## AIM OF THE EXERCISE
When you transcribe the listing, keep each line exact and drop the pictures.

## GIVEN MATERIAL
# # # # #

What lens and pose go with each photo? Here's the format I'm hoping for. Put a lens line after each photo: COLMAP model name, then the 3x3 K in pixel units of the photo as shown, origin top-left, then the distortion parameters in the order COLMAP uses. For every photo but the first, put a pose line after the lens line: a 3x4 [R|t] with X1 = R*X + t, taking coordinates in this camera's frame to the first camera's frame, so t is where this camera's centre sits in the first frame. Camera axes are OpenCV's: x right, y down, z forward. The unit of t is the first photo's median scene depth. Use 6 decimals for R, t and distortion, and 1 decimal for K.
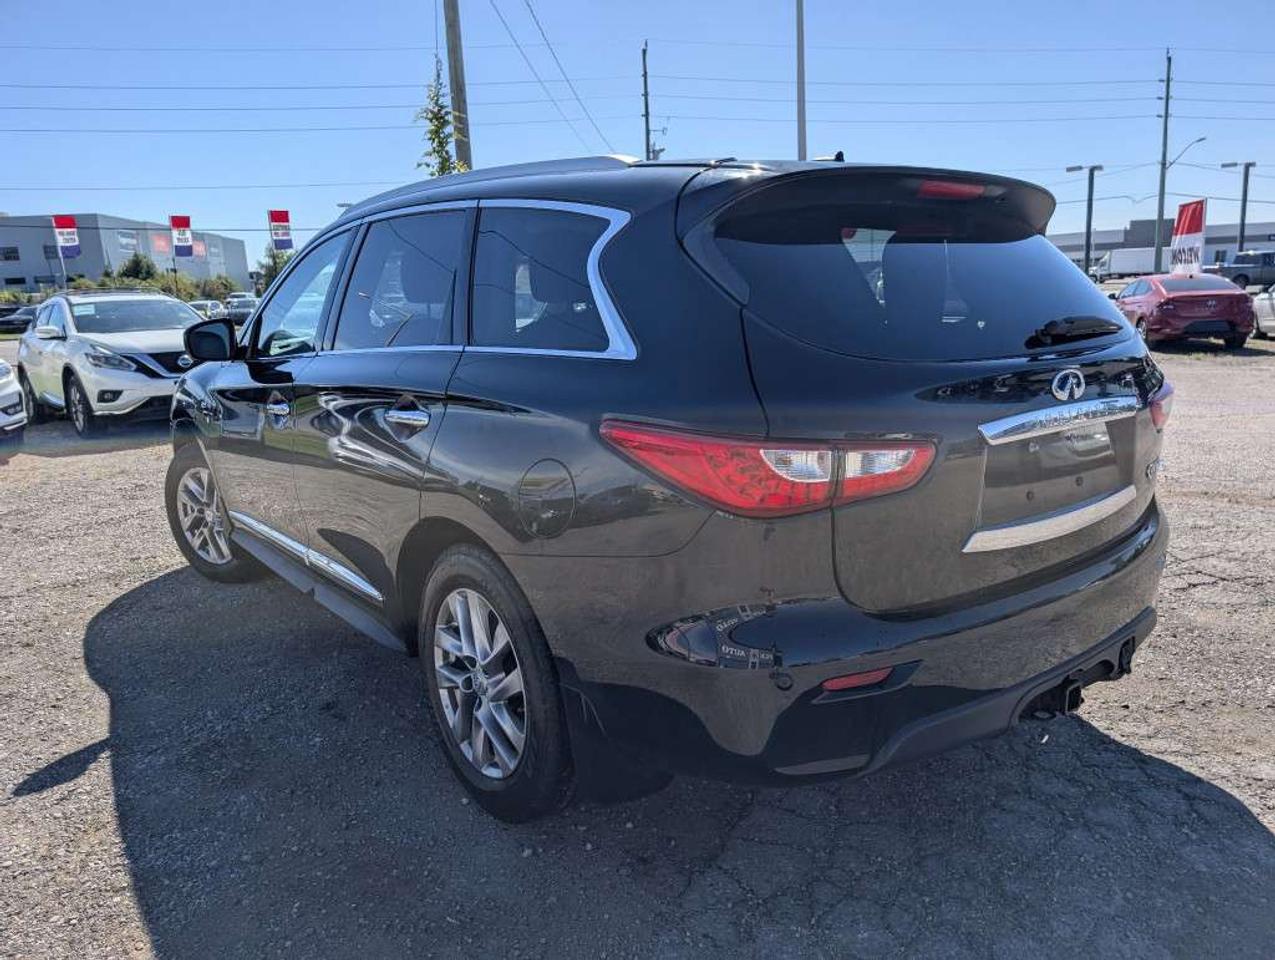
lens RADIAL K [[914.8, 0, 643.2], [0, 914.8, 483.4], [0, 0, 1]] dist [0.001513, 0.001626]
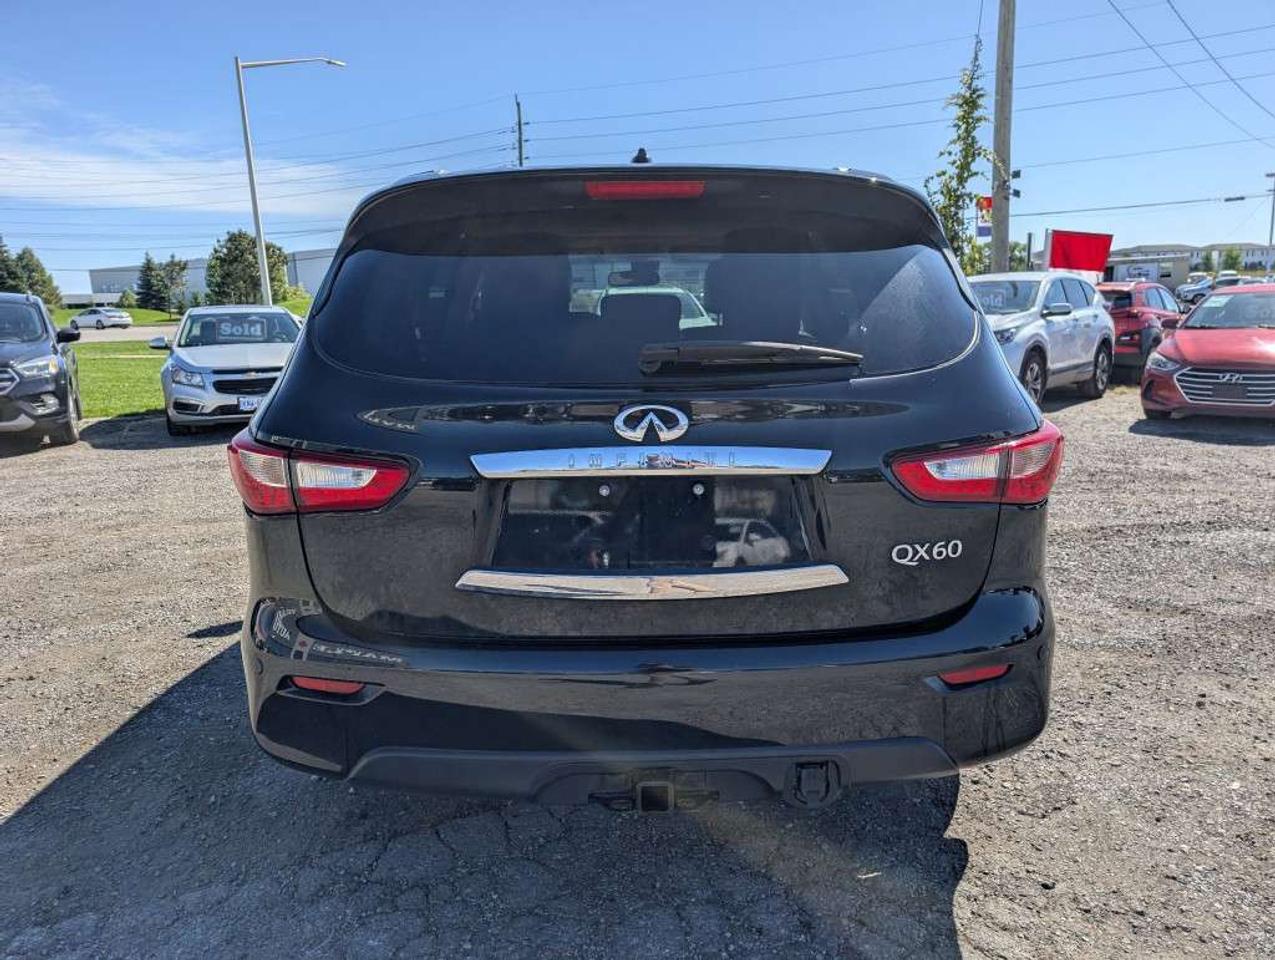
lens RADIAL K [[914.8, 0, 643.2], [0, 914.8, 483.4], [0, 0, 1]] dist [0.001513, 0.001626]
pose [[0.802426, 0.141043, -0.579844, 0.115532], [-0.134524, 0.989410, 0.054504, -0.012066], [0.581391, 0.034268, 0.812902, 0.038599]]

# # # # #

## RESULT
What lens and pose go with each photo? Here's the format I'm hoping for. Put a lens line after each photo: COLMAP model name, then the 3x3 K in pixel units of the photo as shown, origin top-left, then the distortion parameters in the order COLMAP uses. For every photo but the first, put a pose line after the lens line: a 3x4 [R|t] with X1 = R*X + t, taking coordinates in this camera's frame to the first camera's frame, so t is where this camera's centre sits in the first frame. Camera axes are OpenCV's: x right, y down, z forward. The unit of t is the first photo's median scene depth. Use 6 decimals for R, t and distortion, and 1 decimal for K.
lens RADIAL K [[914.8, 0, 643.2], [0, 914.8, 483.4], [0, 0, 1]] dist [0.001513, 0.001626]
lens RADIAL K [[914.8, 0, 643.2], [0, 914.8, 483.4], [0, 0, 1]] dist [0.001513, 0.001626]
pose [[0.802426, 0.141043, -0.579844, 0.115532], [-0.134524, 0.989410, 0.054504, -0.012066], [0.581391, 0.034268, 0.812902, 0.038599]]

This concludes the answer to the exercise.